Nick Weiss (born August 16, 1992) is a  professional lacrosse player for the Buffalo Bandits of the National Lacrosse League and the Peterborough Lakers of Major Series Lacrosse. Hailing from Port Hope, Ontario, Weiss began his career with the Peterborough Junior Lakers of the Ontario Junior A Lacrosse League, with whom he played from 2010 to 2013, before being called up to the MSL Lakers in 2014.

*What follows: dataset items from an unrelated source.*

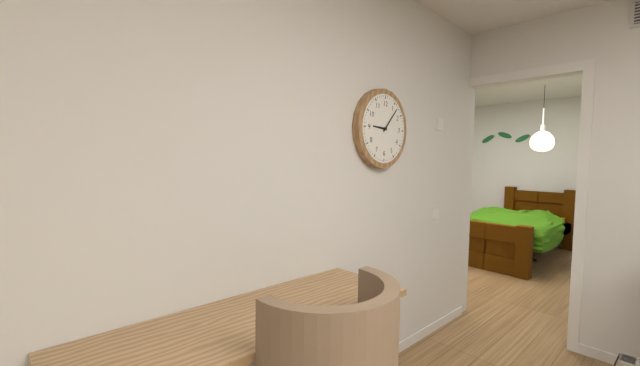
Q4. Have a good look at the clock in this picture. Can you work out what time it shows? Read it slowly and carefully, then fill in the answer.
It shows 9:07
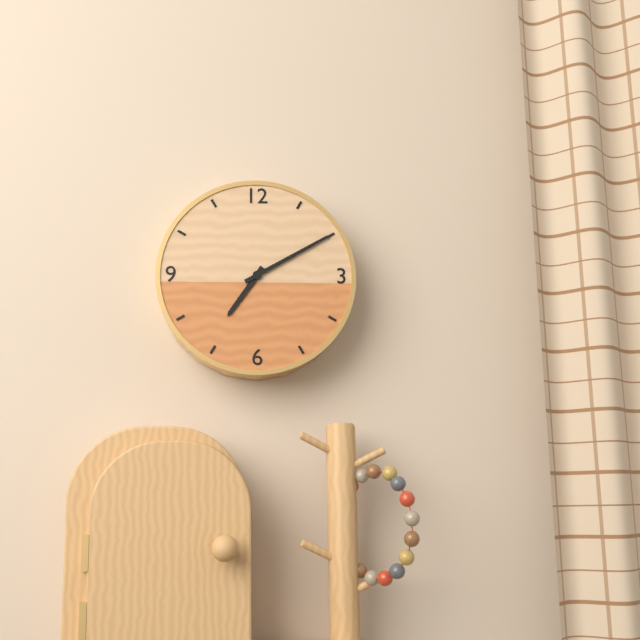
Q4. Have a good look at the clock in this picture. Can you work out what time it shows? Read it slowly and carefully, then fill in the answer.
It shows 7:10
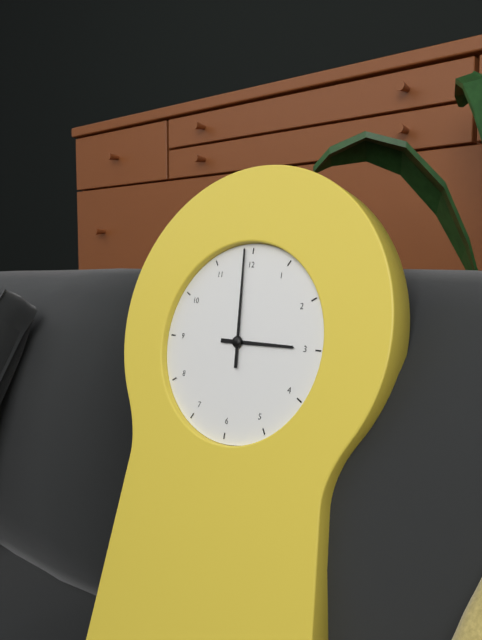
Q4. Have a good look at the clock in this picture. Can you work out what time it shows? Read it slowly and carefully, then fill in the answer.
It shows 2:59
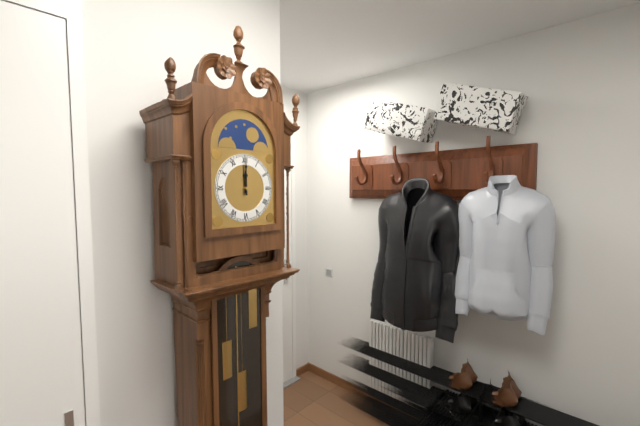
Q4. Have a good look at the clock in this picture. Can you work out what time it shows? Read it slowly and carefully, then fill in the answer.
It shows 12:00
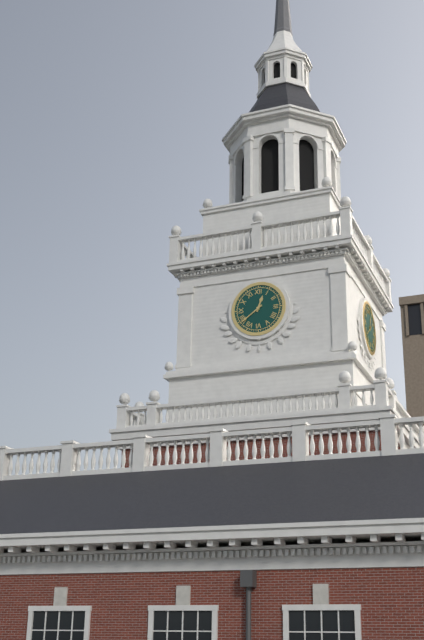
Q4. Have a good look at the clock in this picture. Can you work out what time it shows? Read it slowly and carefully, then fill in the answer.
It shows 12:39
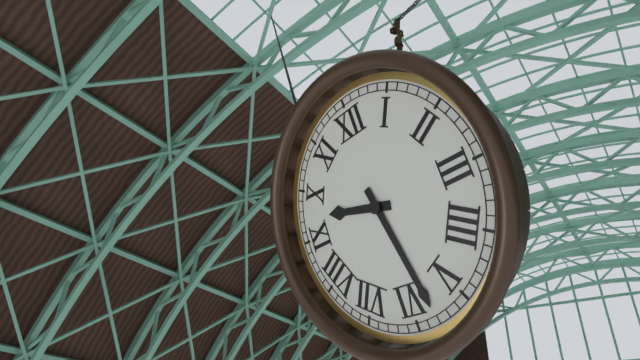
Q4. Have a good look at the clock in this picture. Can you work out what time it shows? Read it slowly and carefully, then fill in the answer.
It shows 9:28
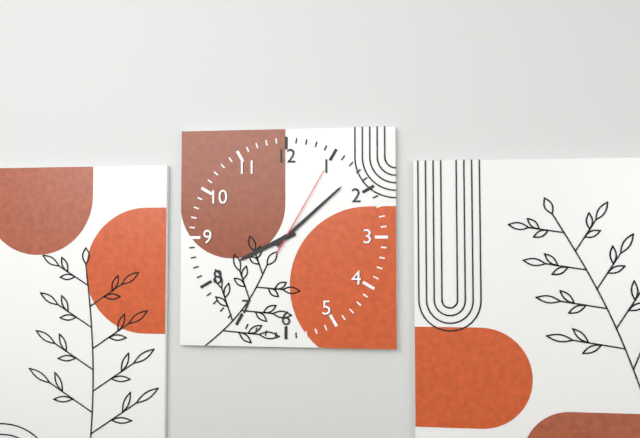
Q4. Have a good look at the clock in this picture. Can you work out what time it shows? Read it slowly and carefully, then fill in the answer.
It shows 8:08:05
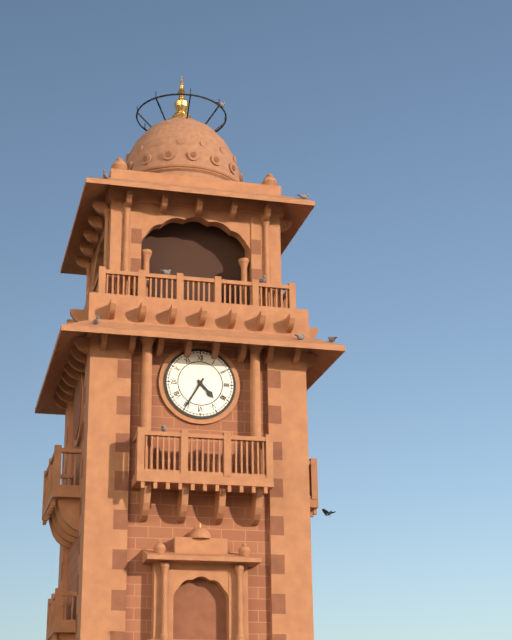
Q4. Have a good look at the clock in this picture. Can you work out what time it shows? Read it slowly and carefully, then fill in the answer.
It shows 4:35
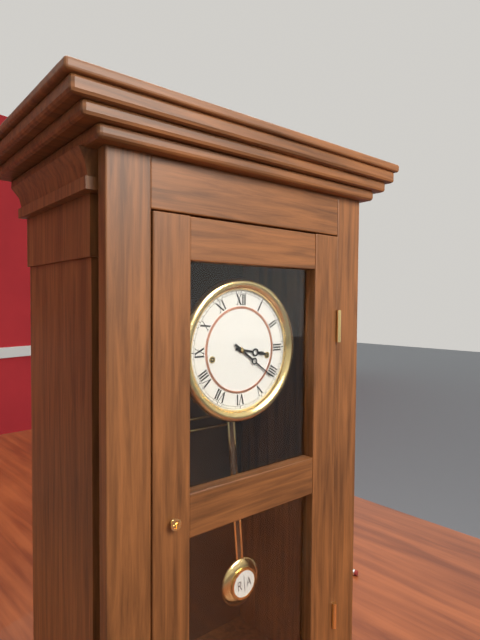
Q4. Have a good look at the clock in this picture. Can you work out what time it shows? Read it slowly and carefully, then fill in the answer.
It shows 3:21
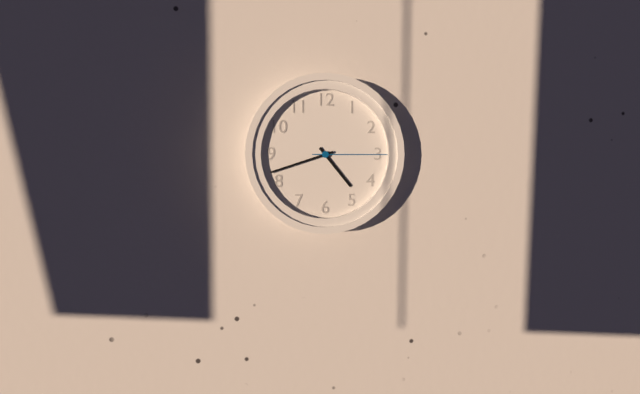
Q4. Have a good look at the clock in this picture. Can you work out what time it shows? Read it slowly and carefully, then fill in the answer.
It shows 4:42:15
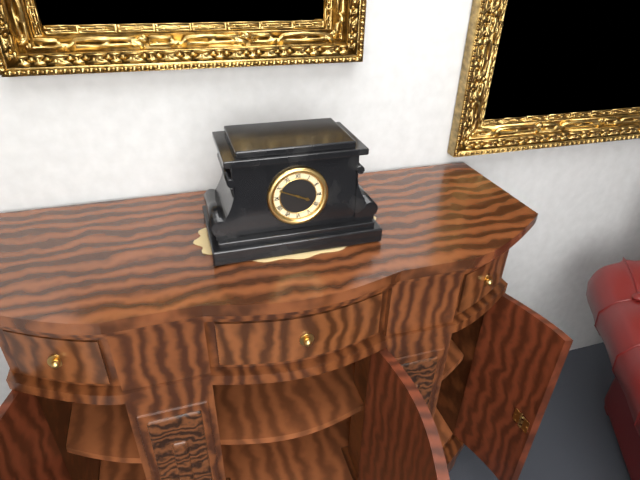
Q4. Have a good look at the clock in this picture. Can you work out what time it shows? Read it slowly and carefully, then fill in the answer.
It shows 3:49
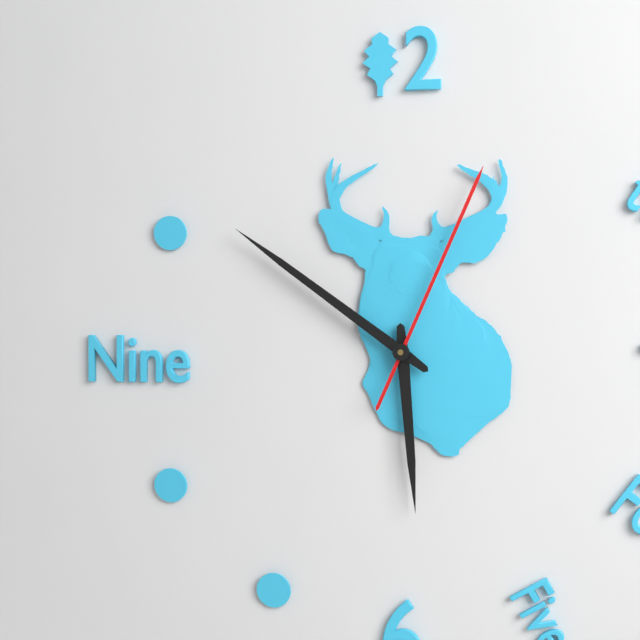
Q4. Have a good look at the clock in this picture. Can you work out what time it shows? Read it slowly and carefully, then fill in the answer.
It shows 5:51:04
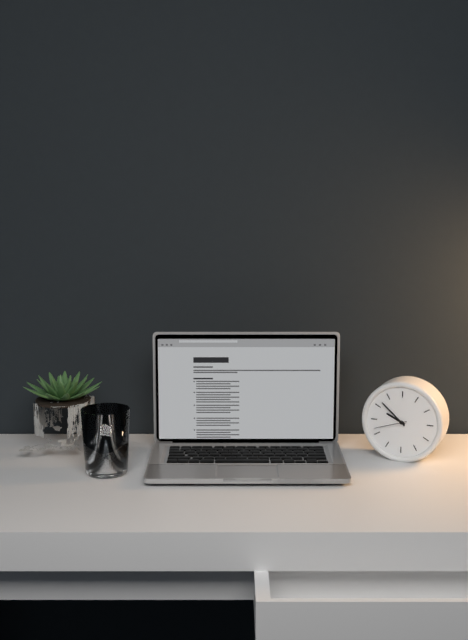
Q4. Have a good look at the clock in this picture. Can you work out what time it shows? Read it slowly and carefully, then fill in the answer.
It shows 9:52
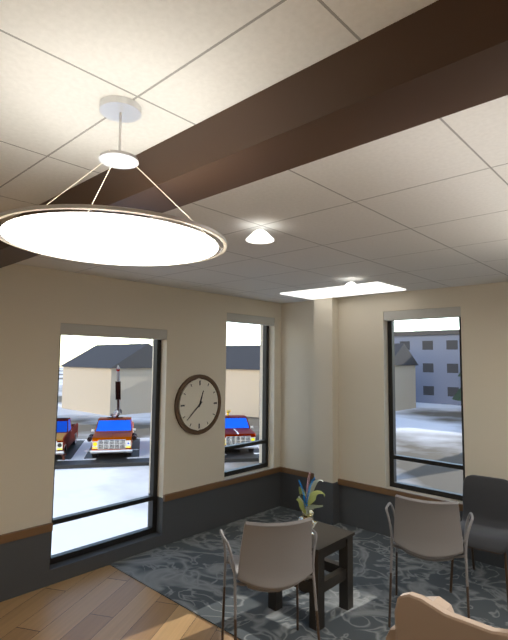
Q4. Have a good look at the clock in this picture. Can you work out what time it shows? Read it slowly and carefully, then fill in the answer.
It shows 12:38
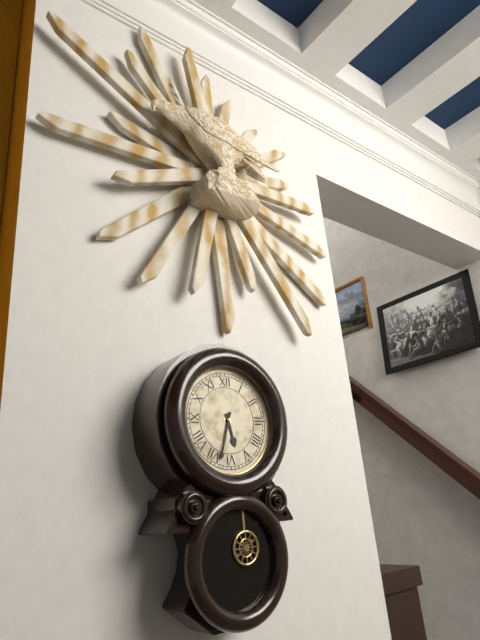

Weiss was drafted in the second round of the 2013 NLL Entry Draft by the Vancouver Stealth, and played in fifteen games in his rookie year. He was dealt, along with some draft picks, to the Buffalo Bandits in exchange for defenseman Rory Smith and goaltender Eric Penney, as well as a first round pick in the 2014 Draft.

Weiss has also played junior hockey in a variety of leagues. He ended his Junior hockey career with the Port Hope Panthers in the Ontario Hockey Association in the Empire B Junior C Hockey League.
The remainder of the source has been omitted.